I reminded him that it actually was over a long-lost Mithraeum (a cave/church dedicated to the God Mithra), now a parking garage (pictured).
- "Proves my point. Look how this all ties in. Take Ailsa Craig, for example. Please."
- "You mean that stunning volcanic island, part of Scottish legend for a thousand years, whose quarries are the source of the distinctive, water-resistant microgranites used to make most of the world’s curling stones?"

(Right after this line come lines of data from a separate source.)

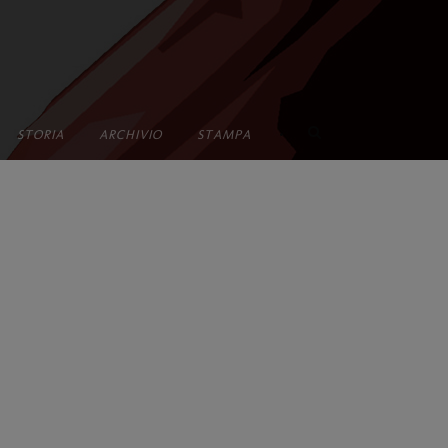
•
STORIA
ARCHIVIO
STAMPA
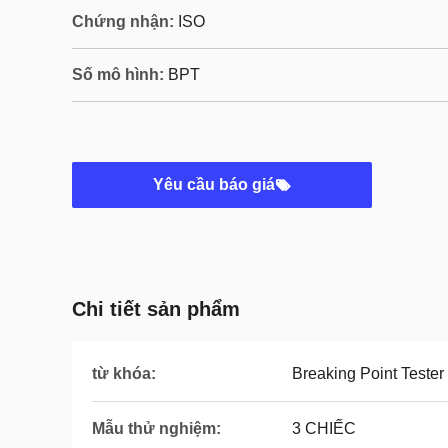
Chứng nhận:
ISO
Số mô hình:
BPT
Yêu cầu báo giá
Chi tiết sản phẩm
từ khóa:
Breaking Point Tester
Mẫu thử nghiệm:
3 CHIẾC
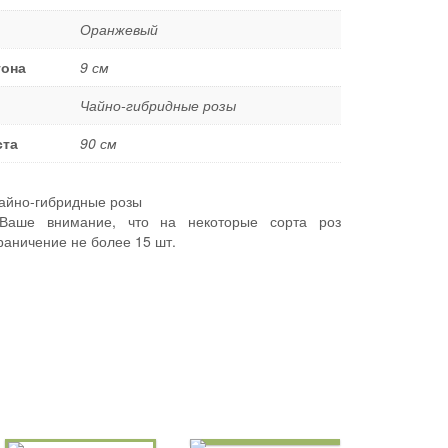
Оранжевый
тона
9 см
Чайно-гибридные розы
ста
90 см
айно-гибридные розы
аше внимание, что на некоторые сорта роз
раничение не более 15 шт.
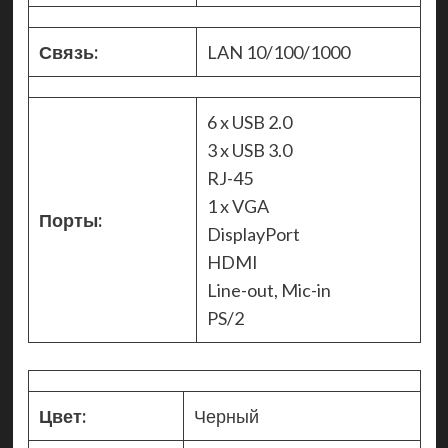
Связь:
LAN 10/100/1000
6 x USB 2.0
3 x USB 3.0
RJ-45
1 x VGA
Порты:
DisplayPort
HDMI
Line-out, Mic-in
PS/2
Цвет:
Черный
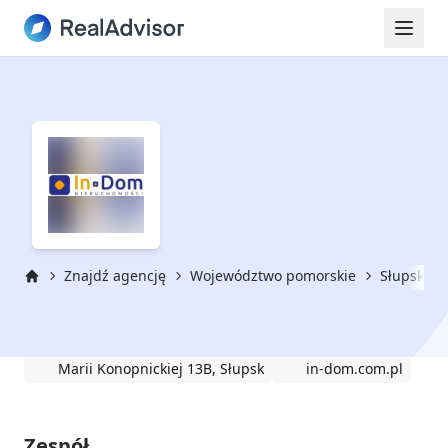
Znajdź agencję
Województwo pomorskie
Słupsk
Strona główna
In-Dom Nieruchomości
Marii Konopnickiej 13B, Słupsk
in-dom.com.pl
Zespół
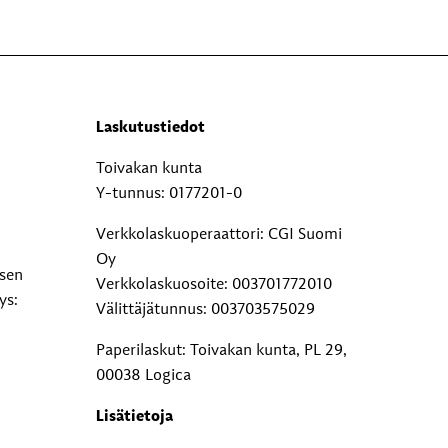
Laskutustiedot
Toivakan kunta
Y-tunnus: 0177201-0
Verkkolaskuoperaattori: CGI Suomi
Oy
ksen
Verkkolaskuosoite: 003701772010
ys:
Välittäjätunnus: 003703575029
Paperilaskut: Toivakan kunta, PL 29,
00038 Logica
Lisätietoja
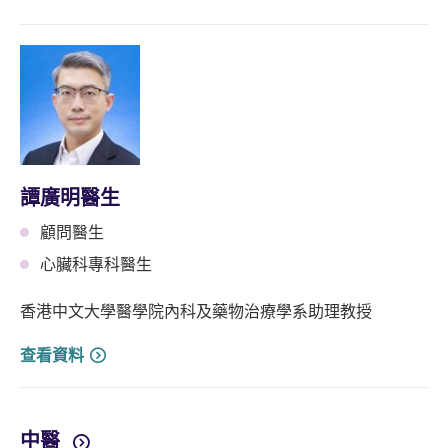
譚廣明醫生
顧問醫生
心臟科專科醫生
香港中文大學醫學院內科及藥物治療學系助理教授
查看資料
中醫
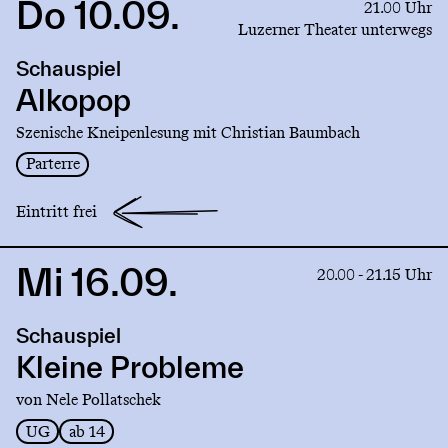
Do 10.09.
Link
21.00 Uhr
to
Luzerner Theater unterwegs
production
Schauspiel
Alkopop
Alkopop
Szenische Kneipenlesung mit Christian Baumbach
Parterre
Eintritt frei
Mi 16.09.
Link
20.00 - 21.15 Uhr
to
production
Schauspiel
Kleine
Probleme
Kleine Probleme
von Nele Pollatschek
UG
ab 14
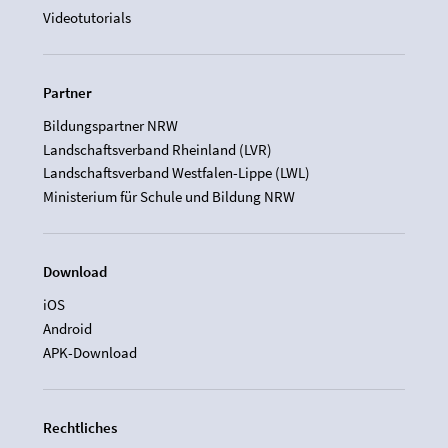
Videotutorials
Partner
Bildungspartner NRW
Landschaftsverband Rheinland (LVR)
Landschaftsverband Westfalen-Lippe (LWL)
Ministerium für Schule und Bildung NRW
Download
iOS
Android
APK-Download
Rechtliches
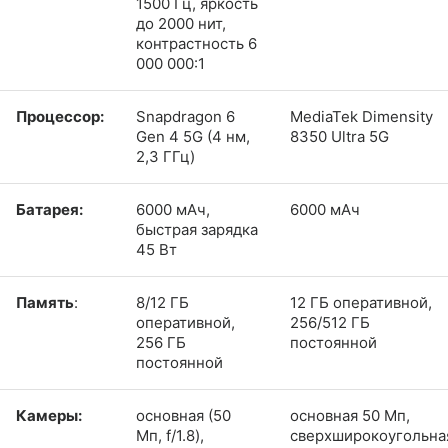
1500 Гц, яркость
до 2000 нит,
контрастность 6
000 000:1
Процессор:
Snapdragon 6
MediaTek Dimensity
Gen 4 5G (4 нм,
8350 Ultra 5G
2,3 ГГц)
Батарея:
6000 мАч,
6000 мАч
быстрая зарядка
45 Вт
Память
:
8/12 ГБ
12 ГБ оперативной,
оперативной,
256/512 ГБ
256 ГБ
постоянной
постоянной
Камеры:
основная (50
основная 50 Мп,
Мп, f/1.8),
сверхширокоугольна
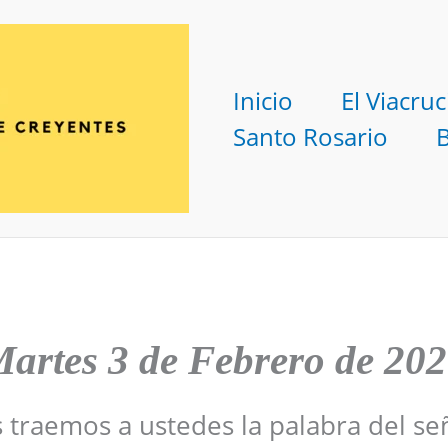
Inicio
El Viacruc
Santo Rosario
artes 3 de Febrero de 20
s traemos a ustedes la palabra del se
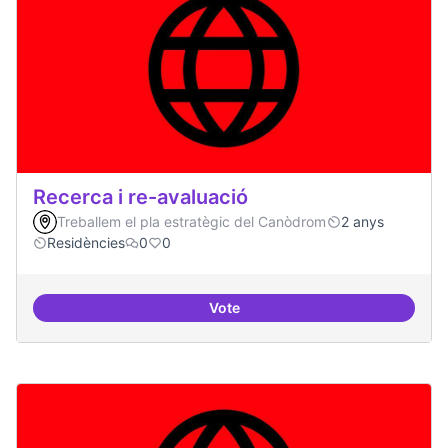
Recerca i re-avaluació
Treballem el pla estratègic del Canòdrom
2 anys
Residències
0
0
Vote
Recerca i re-avaluació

- "Indeed, none other. Well, it's for sale! Ever since Broomgate (the use of high-tech sweeping brooms to replace those used in traditional curling and by traditional Scottish witches), the island is the perfect (if obscure) example of UADD. Year after year something new is tried and then deep-sixed. The most recent example is Bobby Sandhu's attempt to build a 5-star hotel that had to be abandoned due to planning regulations!"
- "Great Scot!"
- "Hardly...but because Ailsa Craig is a volcanic plug, it is almost on a par with the Temple Mount. Very orthodox believers think Mount Moriah is a plug, too. If it is disturbed, the entrance to the Deep will be exposed and all Hell will break loose. So, you hop down a hole in Ailsa Craig, poke your head up at Vesuvius, duck down again and turn up in Jerusalem. Your theory will have to deal with that."
- "Forget Vesuvius. It's gotta be Ischia, the entrance to Hollow Earth."
- "As it says in the Hunki Dori, Ischia-Shmischia."
I am prepared to carry on, but first I have to lie down with a damp curling stone on my brow.
(For a serious view of UADD, see the entries on the German social philosopher Walter Benjamin and his views of Naples.)